The plan, which was approved by the City-County Council Monday night, comes with certain conditions. Developer Flaherty & Collins got $23 million from the city to help finance construction. But in return, they had to agree that at least 30 percent of their work force would be from Marion County.
The high-rise will include 300 apartments and a 40,000-square-foot grocery store. It will take two years to build and will employ several hundred construction workers.
For a private project like this, it normally wouldn't matter where the workers came from. But since the developer is receiving city funds, the City-County Council asked that 30 percent of the work force for the project come from Marion County.
Democrat Vop Osili pushed for that stipulation.
"The new building has good potential for appeal for our city, a new skyline. But the nuts and bolts of that have to do with local hires; local workforce. Will we have Marion County residents working on this project? That is to me I think the most important thing we could look at. When we're spending taxpayer dollars, we must have local residents working on these projects," said Osili.
David Flaherty, with Flaherty & Collins said they were fine with the hiring mandate.
"It's groundbreaking since it hasn't been done, so we'll set a precedent in how to do it and how to track it. It'll be a good thing for Marion County. It'll be a good thing for the Marion County workforce, as well. We think we'll actually exceed 30 percent, but we just had never done it before so we needed to be cautious in going forward," Flaherty said.
While it's the first time a local hiring mandate has been applied to a project in Marion County, the practice of requiring projects to hire a certain percentage of workers from the local work force has been growing in cities across the country. San Francisco, Atlanta and Baltimore are among the cities that have such policies.
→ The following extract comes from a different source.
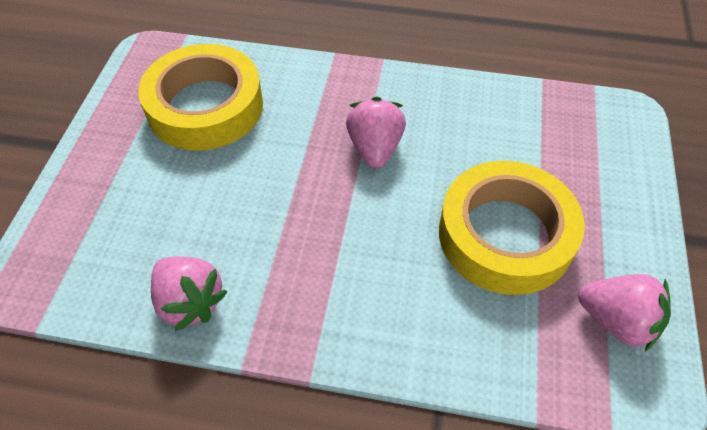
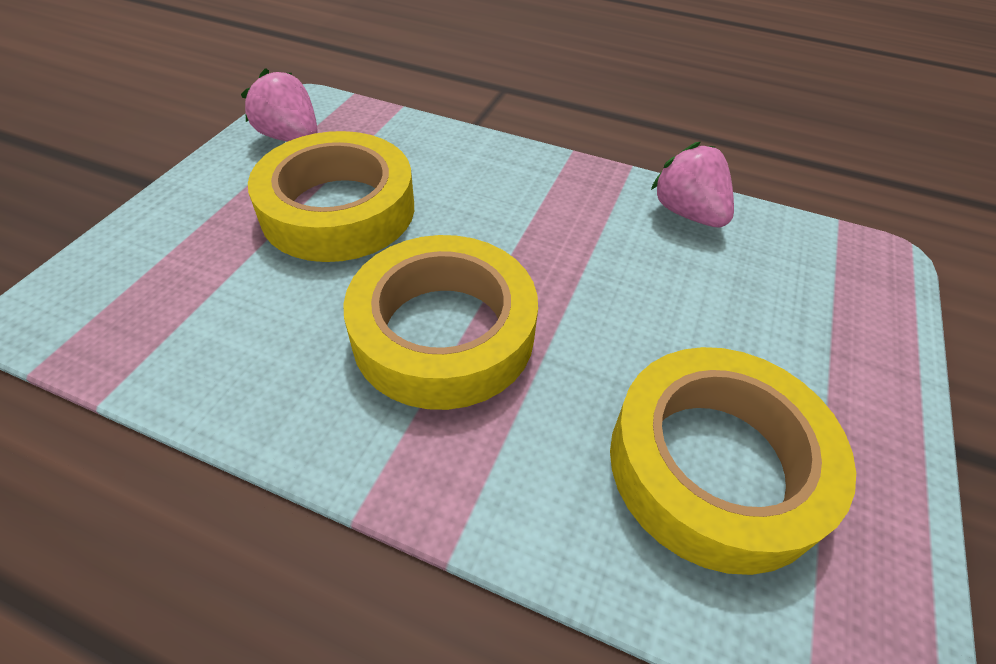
camera: 170 degrees left, 5 degrees down
pink strawberry [346,96,406,168] -> yellow tape [343,235,538,410]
Proponents say it not only ensures more local jobs, but also leads to more local spending and local tax dollars generated.
Mike Cawthron, who works in construction and lives in Marion County said he was glad to see the project go the go-ahead, especially given its two-year timetable.
"It's definitely a big job, so there's going to be a lot of money and a lot of time involved," he said. "That's quite a bit of money that people from Marion County can make."
Republican Councilor Jeff Miller said he suspected that future developments seeking public funding may be subject to a similar requirement on hiring.
Derron Kintner, executive director of the city's bond bank said it could "potentially" become a city ordinance, "but we need to make sure it works and is 30 percent the right number? I don't know if that's too low, too high or the right number...we have to make sure (any new rule) is rational and reasonable."
Flaherty & Collins plans to break ground on the new development early this summer. Flaherty said they're also close to announcing the new grocery store, which will be at the southwest corner of the site.